At what age do we expect children to outgrow “Let’s Pretend?” Three? Six? Twelve?
In Wyoming politics, the answer apparently is “Never.” It is socially acceptable to pretend your way through life until you reach senility.
There’s a blurry concept: what is the difference between pretending (ignoring reality) and senility (not perceiving reality)?
This blurriness dominated the June 9 gubernatorial debate at the annual Energy Fair in Gillette, a forum designed to indulge energy industry appetites for technology and policy initiatives. I like to go there too, but I was too busy that week.
Let’s lay out the scenario before we pretend. The federal government bought Wyoming from the French as part of the Louisiana Purchase. The federal government owned the entire [state] when it created the Territory of Wyoming, and later, the State of Wyoming. The federal government (meaning you and I now and our great-grandparents then) gave a bunch of land to the new state government for support of schools and the university and other state institutions, and kept the rest. Over the years the federal government let homesteaders acquire limited property rights in the surface estate and kept most of the minerals. The federal government owns the national forests, national parks and national monuments, together with about 60 percent of the mineral estate in Wyoming.
I am skipping some nuances here, but this is basically what happened.
Long before Wyoming became a state, the founders adopted the United States Constitution. Congress is permitted to retain complete authority over public lands and other public assets under the Constitution. [Surprise announcement to Tea Party Dudes: This is in the Original Constitution!] This power was implemented (not for the first time) in 1976 when Congress adopted the Federal Lands Policy and Management Act, which put an end to homesteading, among other things. Congress announced a policy of retaining the remaining federal lands and thereafter managing them for public purposes.

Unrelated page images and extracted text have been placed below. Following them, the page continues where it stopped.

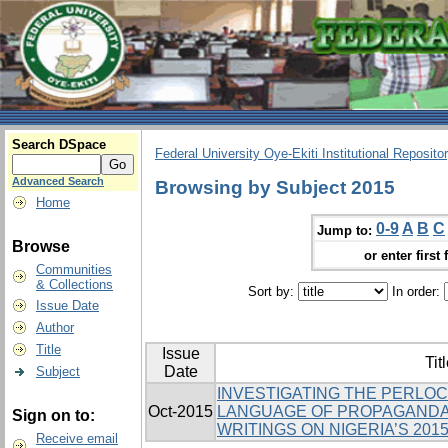
Search DSpace
Federal University Oye-Ekiti Institutional Reposito
Advanced Search
Browsing by Subject 2015
Home
0-9
A
B
C
Jump to:
Browse
or enter first 
Communities
& Collections
Sort by:
In order:
Issue Date
Author
Title
Issue
Tit
Date
Subject
INVESTIGATING THE PERLO
Oct-2015
LANGUAGE OF PROPAGANDA 
Sign on to:
WRITINGS ON NIGERIA’S 201
Receive email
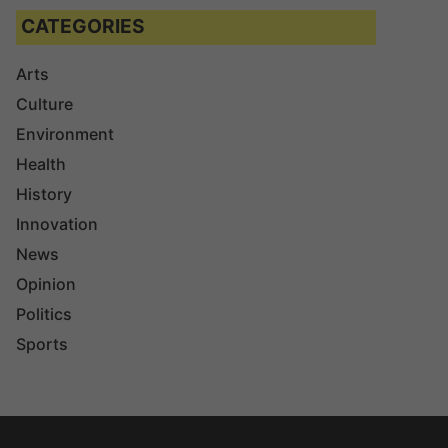
CATEGORIES
Arts
Culture
Environment
Health
History
Innovation
News
Opinion
Politics
Sports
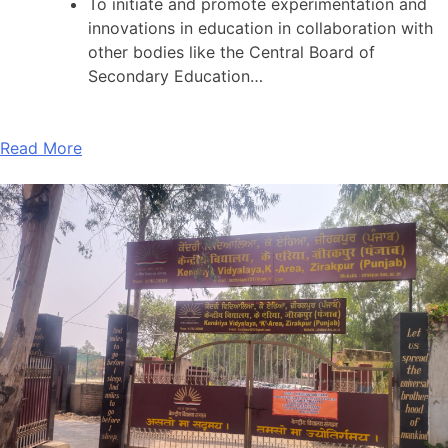
To initiate and promote experimentation and
innovations in education in collaboration with
other bodies like the Central Board of
Secondary Education…
Read More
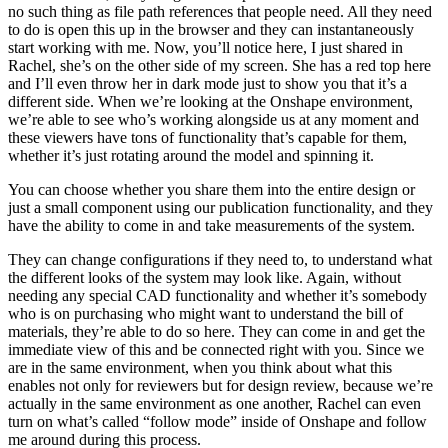
no such thing as file path references that people need. All they need
to do is open this up in the browser and they can instantaneously
start working with me. Now, you’ll notice here, I just shared in
Rachel, she’s on the other side of my screen. She has a red top here
and I’ll even throw her in dark mode just to show you that it’s a
different side. When we’re looking at the Onshape environment,
we’re able to see who’s working alongside us at any moment and
these viewers have tons of functionality that’s capable for them,
whether it’s just rotating around the model and spinning it.
You can choose whether you share them into the entire design or
just a small component using our publication functionality, and they
have the ability to come in and take measurements of the system.
They can change configurations if they need to, to understand what
the different looks of the system may look like. Again, without
needing any special CAD functionality and whether it’s somebody
who is on purchasing who might want to understand the bill of
materials, they’re able to do so here. They can come in and get the
immediate view of this and be connected right with you. Since we
are in the same environment, when you think about what this
enables not only for reviewers but for design review, because we’re
actually in the same environment as one another, Rachel can even
turn on what’s called “follow mode” inside of Onshape and follow
me around during this process.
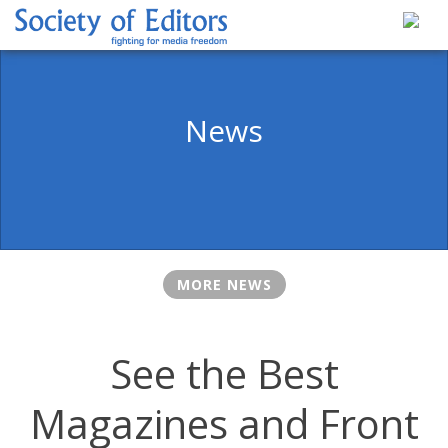
Skip
to
content
Society of Editors
News
MORE NEWS
See the Best
Magazines and Front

Shortly thereafter the first of several iterations of the Sagebrush Rebellion followed, as candidates for state and federal offices in western states found traction in a simple-minded strategy of demonizing the feds and screaming “local control.” Calling for local control of public land is about as useful as yelling “hello” in an echoing canyon. Cheap validation. Waste of energy.
Fast forward to June 9 2010:
Rita Meyer on the issue of whether the Greater Sage-grouse is endangered: “I would like to shoot one.” Is bloodlust to be confused with insight? Too much time on that rifle range, Rita. All that gunfire can make you tone deaf.
Ron Micheli views the Endangered Species Act as a property rights grab. Let’s generously give him the benefit of the doubt and agree, but so what? What is a state governor going to do to change that? A Republican governor of the nation’s least populous state is probably not going to carry a repeal of the ESA through Congress. But shucks, let’s dial up Rahm Emanuel; maybe it could happen.
Matt Mead correctly states that the ESA is slowing down approval of drilling permits in the Powder River Basin. Again, even though that is true, what will he do about it if he is elected Governor? Whining is unbecoming.
When it comes to federal policy, a state governor has no power. The governor can file lawsuits, posture, and try to modify mineral development to avoid ESA designations, but the federal government owns most of Wyoming.
Let’s Pretend It Does Not: Rita Meyer said she would call out the National Guard to stop the federal government, only to later retract that ill-advised statement in embarrassment. Oooops.
Ron Micheli is almost as radical. Hey, Wyoming: Hello! Agriculture contributes a tiny amount of our employment, income, tax base, sales tax; it is exempt from nearly all taxes. Why should agriculture dominate the legislature and the capitol? A state dominated by agriculture watches its children move away. Energy jobs keep kids at home. Jim Geringer, a farmer, demonstrated that tending cows and sowing wheat does not qualify a person to understand education, administration, governance and figuring out how to deal with the federal government.
Colin Simpson, not a rancher, takes pride in giving away rights to regulate carbon sequestration to ranchers; there’s a strategy to enrich greedy landowners at the expense of efficient resource management. (Colin bought into the Tom Lubnau strategy of surrendering the rights to store carbon dioxide underground to private landowners, including ranchers and subdividers.) Why shouldn’t the state, owner of our precious water, and navigable waters and other public resources, not own the “pore space”? What happened to states’ rights here, Colin?
Matt Mead is adroitly vague, but at least not desperately plunging to the least common denominator of tea-party non-values.
I’ve had plenty of arguments with Gov. Dave, but I must admit that he had a sense of the big picture, even though it was not always my big picture. The Governor of an unpopulated state which is largely owned by the federal government needs to develop a nuanced strategy of exploiting opportunities where there is strength and exploiting diplomacy where there is not. Democratic candidate Leslie Petersen’s campaign is so new that it is unclear she will follow Dave’s lead, although she calls herself a “Freudenthal Democrat.”
Returning to the opening theme, the “Let’s Pretend” gang of Meyer, Micheli and Simpson should try to elevate their discourse to policy instead of pandering. Like the empty canyon, no one outside Wyoming is listening when they yell.